# [Stated goal]
How many lines in the entries below contain the string "horizontal", with case counting? Reply with the number alone.

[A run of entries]
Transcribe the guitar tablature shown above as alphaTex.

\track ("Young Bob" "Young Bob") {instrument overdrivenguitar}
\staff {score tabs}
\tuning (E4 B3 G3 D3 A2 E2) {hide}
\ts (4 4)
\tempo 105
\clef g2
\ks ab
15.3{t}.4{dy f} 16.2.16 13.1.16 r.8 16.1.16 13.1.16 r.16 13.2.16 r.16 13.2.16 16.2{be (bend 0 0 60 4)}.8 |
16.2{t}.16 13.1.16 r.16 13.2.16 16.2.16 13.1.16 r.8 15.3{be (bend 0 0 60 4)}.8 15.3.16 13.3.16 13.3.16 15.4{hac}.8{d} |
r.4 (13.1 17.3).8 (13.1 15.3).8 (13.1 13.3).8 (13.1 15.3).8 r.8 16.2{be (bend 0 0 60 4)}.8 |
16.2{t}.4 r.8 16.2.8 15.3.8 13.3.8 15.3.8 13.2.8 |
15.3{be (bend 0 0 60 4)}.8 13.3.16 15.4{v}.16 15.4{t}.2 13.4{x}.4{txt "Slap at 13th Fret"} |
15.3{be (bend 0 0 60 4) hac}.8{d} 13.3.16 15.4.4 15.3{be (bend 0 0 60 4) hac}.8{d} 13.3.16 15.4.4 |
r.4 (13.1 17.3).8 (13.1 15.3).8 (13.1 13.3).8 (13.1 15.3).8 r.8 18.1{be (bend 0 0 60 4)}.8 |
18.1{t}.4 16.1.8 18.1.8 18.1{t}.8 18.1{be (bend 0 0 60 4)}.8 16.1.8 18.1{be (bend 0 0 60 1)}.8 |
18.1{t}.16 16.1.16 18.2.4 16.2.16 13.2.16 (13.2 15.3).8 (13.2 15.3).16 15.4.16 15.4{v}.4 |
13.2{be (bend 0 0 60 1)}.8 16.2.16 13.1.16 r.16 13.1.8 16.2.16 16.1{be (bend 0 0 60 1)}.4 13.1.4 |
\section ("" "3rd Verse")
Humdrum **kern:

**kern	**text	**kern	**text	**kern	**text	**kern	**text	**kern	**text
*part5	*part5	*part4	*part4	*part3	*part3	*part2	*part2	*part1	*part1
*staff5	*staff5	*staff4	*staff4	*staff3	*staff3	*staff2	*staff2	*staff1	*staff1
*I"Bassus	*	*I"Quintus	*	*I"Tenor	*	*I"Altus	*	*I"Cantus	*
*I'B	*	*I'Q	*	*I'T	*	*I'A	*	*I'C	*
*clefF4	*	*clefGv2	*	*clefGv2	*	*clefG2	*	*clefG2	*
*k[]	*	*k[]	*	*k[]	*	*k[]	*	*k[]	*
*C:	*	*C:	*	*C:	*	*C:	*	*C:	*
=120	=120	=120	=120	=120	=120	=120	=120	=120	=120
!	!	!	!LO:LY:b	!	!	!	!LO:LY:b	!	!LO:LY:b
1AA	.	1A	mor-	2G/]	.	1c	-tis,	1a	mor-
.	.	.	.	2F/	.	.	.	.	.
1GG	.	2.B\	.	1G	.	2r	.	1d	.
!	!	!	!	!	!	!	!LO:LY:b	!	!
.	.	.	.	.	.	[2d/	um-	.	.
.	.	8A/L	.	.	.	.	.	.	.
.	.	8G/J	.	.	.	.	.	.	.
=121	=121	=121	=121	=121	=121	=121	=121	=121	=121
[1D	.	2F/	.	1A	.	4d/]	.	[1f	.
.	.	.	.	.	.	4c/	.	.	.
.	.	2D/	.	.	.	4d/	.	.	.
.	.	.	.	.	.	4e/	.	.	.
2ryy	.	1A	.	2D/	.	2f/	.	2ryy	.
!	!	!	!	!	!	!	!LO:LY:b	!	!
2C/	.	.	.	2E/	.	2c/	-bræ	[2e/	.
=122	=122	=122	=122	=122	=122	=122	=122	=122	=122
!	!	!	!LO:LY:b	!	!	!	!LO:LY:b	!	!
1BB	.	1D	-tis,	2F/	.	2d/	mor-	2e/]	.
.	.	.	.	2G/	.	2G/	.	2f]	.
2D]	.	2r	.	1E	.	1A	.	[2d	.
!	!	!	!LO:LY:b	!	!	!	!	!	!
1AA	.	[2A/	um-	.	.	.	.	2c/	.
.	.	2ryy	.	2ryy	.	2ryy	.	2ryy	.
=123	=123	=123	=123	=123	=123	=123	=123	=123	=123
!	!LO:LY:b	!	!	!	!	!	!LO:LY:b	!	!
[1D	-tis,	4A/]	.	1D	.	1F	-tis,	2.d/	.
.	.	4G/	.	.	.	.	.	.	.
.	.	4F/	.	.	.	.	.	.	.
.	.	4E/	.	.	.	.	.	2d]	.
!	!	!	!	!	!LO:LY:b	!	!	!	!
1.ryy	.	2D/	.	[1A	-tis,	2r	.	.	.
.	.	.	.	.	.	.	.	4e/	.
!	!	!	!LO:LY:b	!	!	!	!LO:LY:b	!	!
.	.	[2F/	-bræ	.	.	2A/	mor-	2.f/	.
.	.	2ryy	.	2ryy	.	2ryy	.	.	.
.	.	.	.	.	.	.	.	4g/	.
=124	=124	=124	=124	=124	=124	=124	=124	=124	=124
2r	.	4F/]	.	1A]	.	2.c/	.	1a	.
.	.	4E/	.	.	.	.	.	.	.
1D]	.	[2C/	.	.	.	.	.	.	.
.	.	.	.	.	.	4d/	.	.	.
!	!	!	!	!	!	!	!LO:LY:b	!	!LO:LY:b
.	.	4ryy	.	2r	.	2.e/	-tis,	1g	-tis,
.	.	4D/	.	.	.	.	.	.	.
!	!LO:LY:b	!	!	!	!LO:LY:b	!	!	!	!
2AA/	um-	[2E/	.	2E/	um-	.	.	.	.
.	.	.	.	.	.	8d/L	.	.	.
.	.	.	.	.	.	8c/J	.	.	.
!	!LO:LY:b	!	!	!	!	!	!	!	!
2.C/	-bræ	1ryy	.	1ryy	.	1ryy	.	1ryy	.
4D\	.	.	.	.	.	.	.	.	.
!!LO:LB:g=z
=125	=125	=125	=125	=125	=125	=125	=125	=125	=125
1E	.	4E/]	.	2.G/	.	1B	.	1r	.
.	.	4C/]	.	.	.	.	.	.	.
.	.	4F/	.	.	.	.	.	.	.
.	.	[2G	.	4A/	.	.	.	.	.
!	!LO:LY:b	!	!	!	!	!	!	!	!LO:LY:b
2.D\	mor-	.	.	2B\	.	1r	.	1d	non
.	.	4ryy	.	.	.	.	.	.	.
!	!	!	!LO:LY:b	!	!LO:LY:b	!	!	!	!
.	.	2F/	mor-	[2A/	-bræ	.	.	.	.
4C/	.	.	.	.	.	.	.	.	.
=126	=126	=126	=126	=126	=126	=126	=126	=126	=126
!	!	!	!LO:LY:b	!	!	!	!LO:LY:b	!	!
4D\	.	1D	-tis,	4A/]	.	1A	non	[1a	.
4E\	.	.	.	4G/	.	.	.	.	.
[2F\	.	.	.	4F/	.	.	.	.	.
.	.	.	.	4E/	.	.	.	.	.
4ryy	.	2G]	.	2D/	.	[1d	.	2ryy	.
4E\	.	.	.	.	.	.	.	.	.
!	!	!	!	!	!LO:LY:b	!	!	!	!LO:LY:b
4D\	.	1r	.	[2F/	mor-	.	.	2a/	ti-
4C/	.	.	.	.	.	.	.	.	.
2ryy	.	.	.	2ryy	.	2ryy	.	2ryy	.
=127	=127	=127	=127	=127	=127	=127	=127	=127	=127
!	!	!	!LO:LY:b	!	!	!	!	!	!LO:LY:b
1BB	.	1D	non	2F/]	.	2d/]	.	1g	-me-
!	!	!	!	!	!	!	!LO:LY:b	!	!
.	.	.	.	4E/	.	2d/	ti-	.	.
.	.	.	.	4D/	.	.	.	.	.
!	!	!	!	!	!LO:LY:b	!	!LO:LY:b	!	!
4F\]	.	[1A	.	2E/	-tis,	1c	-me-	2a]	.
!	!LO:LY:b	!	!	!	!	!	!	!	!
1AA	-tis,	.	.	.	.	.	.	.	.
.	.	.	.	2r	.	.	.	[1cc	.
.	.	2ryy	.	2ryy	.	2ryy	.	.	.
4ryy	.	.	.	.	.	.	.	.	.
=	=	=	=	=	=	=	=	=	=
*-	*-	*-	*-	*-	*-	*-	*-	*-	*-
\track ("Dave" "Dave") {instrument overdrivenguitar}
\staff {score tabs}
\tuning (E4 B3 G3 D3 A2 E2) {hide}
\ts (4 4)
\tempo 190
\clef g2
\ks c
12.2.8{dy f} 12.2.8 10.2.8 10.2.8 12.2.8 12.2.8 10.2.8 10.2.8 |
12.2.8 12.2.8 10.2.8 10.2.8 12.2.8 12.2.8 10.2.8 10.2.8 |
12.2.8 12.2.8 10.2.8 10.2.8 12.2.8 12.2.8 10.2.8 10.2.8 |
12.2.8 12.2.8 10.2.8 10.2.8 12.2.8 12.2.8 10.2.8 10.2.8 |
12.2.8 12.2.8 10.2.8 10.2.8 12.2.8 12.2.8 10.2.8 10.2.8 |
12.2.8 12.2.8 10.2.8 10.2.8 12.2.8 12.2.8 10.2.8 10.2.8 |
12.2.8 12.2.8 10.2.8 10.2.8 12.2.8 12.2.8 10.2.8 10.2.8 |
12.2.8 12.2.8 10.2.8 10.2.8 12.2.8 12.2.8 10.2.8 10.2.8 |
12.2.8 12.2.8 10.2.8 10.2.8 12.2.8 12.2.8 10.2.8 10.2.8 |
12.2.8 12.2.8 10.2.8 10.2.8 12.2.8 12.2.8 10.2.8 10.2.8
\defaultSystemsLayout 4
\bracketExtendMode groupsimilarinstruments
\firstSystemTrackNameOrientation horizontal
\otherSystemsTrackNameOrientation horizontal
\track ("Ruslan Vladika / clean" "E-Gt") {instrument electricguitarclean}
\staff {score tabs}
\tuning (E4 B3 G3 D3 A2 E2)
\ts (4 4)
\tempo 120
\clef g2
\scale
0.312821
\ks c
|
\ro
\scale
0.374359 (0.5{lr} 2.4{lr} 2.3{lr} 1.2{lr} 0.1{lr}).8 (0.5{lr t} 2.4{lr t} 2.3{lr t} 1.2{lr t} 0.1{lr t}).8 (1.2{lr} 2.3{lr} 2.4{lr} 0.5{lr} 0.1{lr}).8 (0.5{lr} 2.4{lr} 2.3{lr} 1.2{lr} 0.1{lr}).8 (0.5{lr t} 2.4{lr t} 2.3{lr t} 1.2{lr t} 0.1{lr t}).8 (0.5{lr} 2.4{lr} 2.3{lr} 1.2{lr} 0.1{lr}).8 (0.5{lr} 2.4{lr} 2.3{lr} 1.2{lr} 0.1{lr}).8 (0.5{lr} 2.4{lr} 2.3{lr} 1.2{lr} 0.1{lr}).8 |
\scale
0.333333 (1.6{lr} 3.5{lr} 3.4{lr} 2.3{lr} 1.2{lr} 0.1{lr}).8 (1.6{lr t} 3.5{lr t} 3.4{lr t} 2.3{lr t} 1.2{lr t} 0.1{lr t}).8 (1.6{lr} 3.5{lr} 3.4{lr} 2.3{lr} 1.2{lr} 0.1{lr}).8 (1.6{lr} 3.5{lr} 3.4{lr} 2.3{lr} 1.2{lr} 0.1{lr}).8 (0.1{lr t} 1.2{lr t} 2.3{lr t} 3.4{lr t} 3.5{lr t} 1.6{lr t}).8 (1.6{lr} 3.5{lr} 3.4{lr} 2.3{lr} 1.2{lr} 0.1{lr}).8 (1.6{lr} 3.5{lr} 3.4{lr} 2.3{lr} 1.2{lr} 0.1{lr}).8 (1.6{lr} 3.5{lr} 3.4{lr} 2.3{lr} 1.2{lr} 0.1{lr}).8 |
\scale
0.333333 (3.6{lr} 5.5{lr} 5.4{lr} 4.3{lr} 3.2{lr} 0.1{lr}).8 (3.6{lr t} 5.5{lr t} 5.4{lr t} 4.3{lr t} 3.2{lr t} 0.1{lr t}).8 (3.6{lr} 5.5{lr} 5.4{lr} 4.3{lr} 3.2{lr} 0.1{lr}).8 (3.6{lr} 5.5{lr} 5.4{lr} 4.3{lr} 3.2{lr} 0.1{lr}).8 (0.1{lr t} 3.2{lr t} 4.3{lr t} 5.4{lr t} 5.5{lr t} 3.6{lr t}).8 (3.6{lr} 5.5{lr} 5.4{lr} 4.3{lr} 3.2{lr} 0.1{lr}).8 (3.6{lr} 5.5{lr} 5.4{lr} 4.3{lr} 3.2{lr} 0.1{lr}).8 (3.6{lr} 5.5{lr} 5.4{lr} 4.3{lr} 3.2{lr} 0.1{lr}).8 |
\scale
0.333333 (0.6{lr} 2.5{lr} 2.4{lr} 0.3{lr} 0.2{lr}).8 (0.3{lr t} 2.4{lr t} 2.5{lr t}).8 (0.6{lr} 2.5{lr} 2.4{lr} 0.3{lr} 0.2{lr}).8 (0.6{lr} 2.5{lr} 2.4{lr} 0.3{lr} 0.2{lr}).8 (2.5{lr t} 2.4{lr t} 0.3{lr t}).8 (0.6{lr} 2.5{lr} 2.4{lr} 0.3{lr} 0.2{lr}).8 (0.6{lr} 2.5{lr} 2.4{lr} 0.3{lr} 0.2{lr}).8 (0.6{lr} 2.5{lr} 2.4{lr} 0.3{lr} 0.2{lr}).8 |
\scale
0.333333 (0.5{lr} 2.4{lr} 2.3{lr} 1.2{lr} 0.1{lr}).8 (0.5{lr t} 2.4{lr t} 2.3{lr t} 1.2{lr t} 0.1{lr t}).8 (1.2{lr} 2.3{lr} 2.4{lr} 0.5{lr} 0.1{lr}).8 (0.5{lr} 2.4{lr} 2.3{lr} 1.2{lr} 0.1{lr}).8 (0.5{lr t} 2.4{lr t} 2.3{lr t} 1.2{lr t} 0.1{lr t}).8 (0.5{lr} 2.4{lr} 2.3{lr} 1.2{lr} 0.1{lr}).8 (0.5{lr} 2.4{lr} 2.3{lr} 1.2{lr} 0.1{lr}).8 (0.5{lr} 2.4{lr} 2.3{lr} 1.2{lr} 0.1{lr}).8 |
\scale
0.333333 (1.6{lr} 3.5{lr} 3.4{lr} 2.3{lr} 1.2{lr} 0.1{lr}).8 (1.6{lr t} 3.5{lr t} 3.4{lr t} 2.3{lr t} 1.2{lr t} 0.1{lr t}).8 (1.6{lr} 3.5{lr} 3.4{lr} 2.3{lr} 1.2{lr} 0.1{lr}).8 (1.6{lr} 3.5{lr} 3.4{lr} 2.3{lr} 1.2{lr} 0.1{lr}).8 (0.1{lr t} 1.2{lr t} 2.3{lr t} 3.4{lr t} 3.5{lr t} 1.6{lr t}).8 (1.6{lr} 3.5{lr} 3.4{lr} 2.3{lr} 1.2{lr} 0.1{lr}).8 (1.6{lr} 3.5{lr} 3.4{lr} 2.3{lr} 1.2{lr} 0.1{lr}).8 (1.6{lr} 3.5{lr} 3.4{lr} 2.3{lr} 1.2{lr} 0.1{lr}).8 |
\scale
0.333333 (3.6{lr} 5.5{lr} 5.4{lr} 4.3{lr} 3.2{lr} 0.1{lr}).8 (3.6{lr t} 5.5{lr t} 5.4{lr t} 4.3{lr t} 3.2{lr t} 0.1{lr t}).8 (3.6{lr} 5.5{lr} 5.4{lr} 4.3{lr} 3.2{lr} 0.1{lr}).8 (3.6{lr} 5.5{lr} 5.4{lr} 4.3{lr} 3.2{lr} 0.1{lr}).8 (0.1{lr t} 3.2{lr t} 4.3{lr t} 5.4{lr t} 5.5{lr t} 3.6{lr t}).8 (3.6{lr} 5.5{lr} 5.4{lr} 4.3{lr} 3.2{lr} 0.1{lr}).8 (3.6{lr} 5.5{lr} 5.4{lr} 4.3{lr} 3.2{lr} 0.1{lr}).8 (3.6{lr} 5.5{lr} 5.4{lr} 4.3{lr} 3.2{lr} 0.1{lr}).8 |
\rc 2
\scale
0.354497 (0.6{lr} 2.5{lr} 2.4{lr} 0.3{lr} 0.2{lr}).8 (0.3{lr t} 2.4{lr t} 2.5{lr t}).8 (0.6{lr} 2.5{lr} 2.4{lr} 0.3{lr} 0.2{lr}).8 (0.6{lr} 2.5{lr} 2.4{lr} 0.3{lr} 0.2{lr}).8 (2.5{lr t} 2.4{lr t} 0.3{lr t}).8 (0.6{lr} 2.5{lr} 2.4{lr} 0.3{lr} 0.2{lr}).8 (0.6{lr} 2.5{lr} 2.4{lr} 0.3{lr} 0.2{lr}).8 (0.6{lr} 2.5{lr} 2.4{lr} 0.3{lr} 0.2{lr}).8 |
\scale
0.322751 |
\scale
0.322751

# [Response]
2